*GOAL OF THE EXERCISE*: Reproduce the lines below exactly. Skip images.

*SUPPLIED DATA*:
---

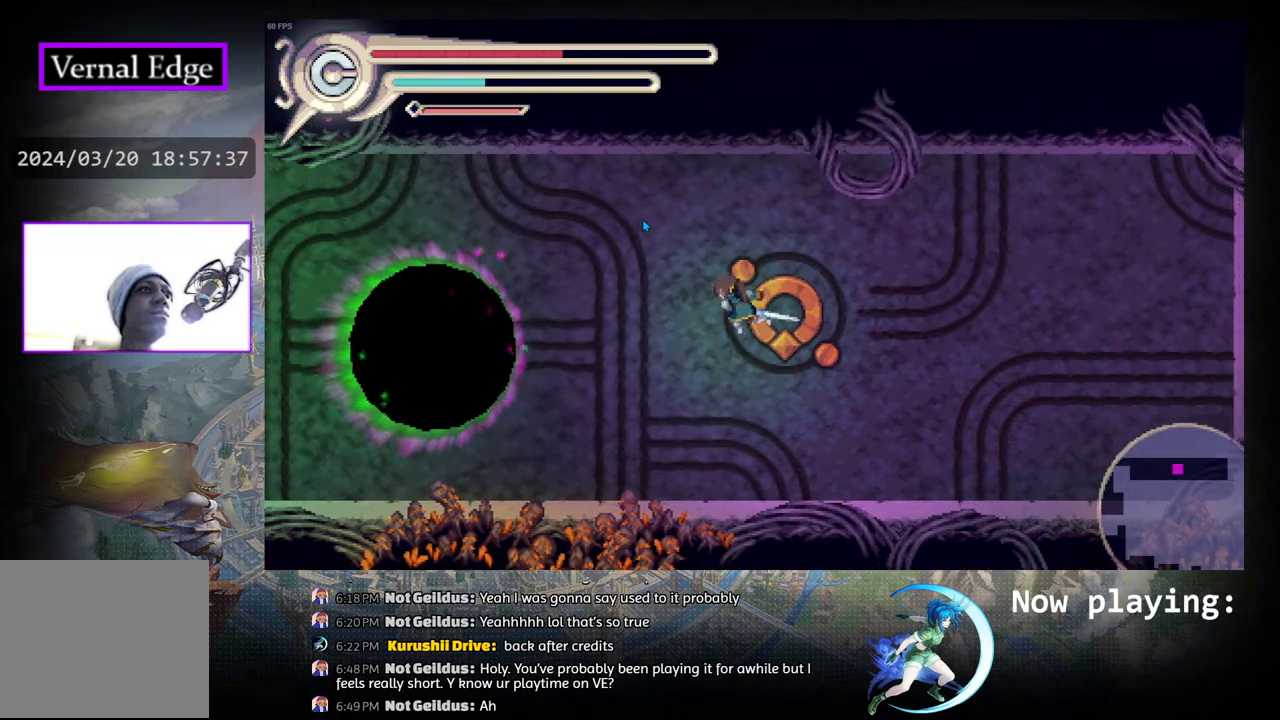
{"buttons": ["DPAD_LEFT"], "left_stick": "center", "right_stick": "center", "events": []}
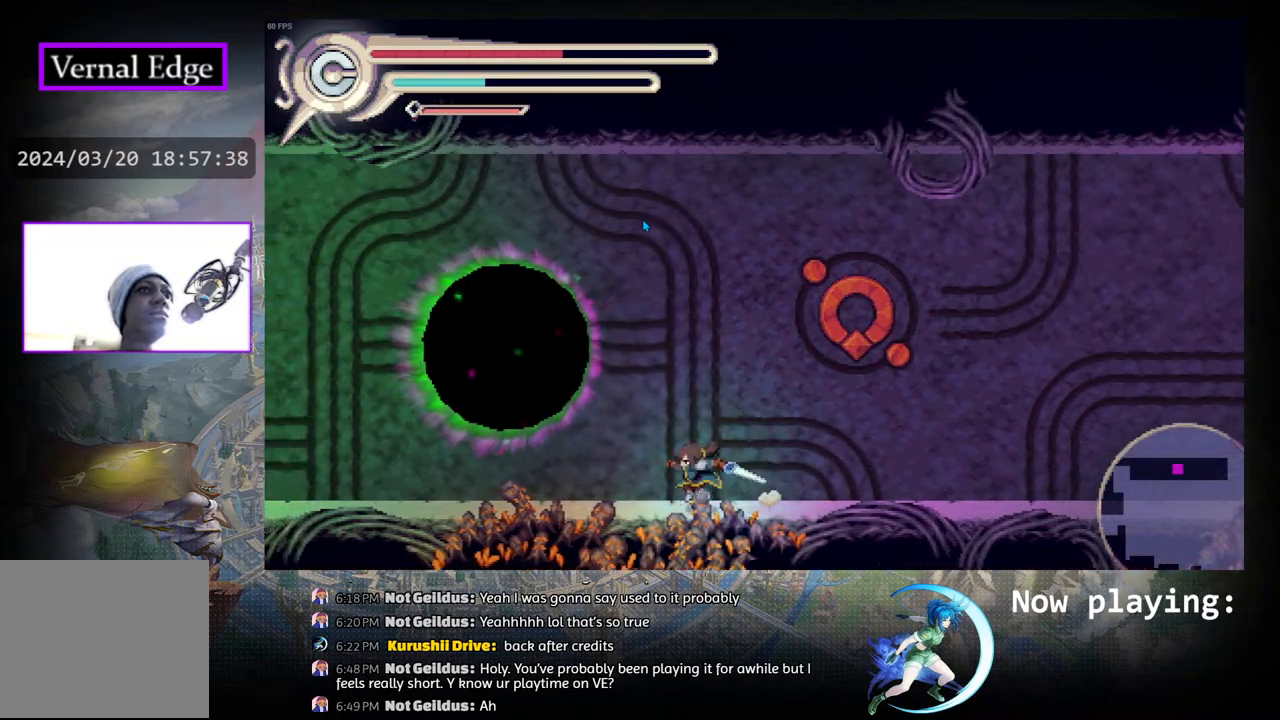
{"buttons": ["DPAD_LEFT"], "left_stick": "center", "right_stick": "center", "events": [[67, "CIRCLE", "down"], [200, "CIRCLE", "up"]]}
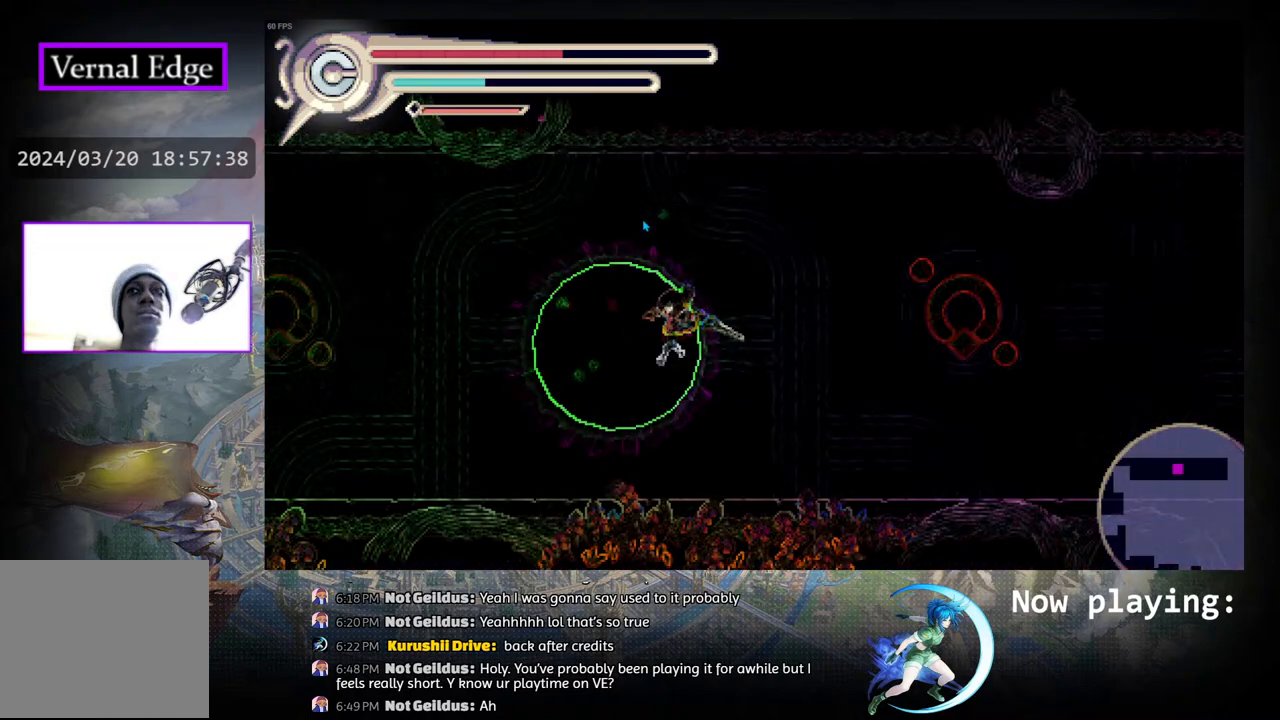
{"buttons": [], "left_stick": "center", "right_stick": "center", "events": [[17, "DPAD_LEFT", "up"]]}
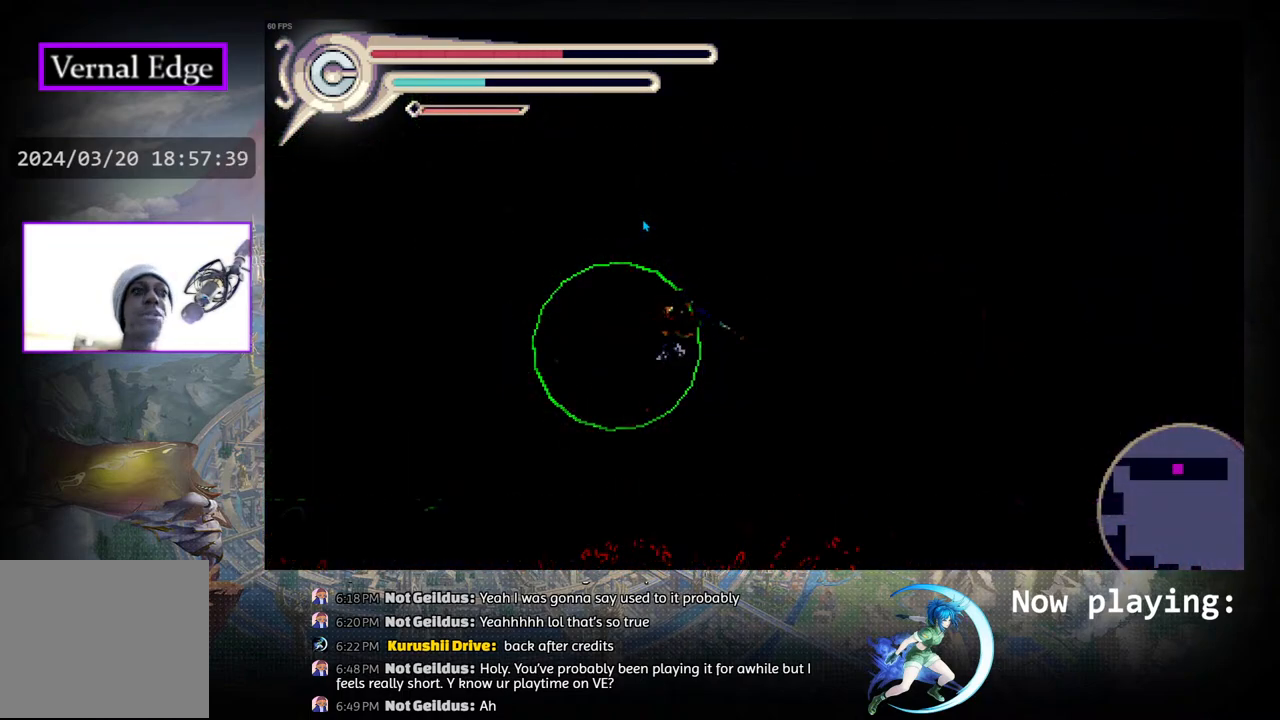
{"buttons": [], "left_stick": "center", "right_stick": "center", "events": []}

---

*SOLUTION TO THE PROBLEM*:
{"buttons": ["DPAD_LEFT"], "left_stick": "center", "right_stick": "center", "events": []}
{"buttons": ["DPAD_LEFT"], "left_stick": "center", "right_stick": "center", "events": [[67, "CIRCLE", "down"], [200, "CIRCLE", "up"]]}
{"buttons": [], "left_stick": "center", "right_stick": "center", "events": [[17, "DPAD_LEFT", "up"]]}
{"buttons": [], "left_stick": "center", "right_stick": "center", "events": []}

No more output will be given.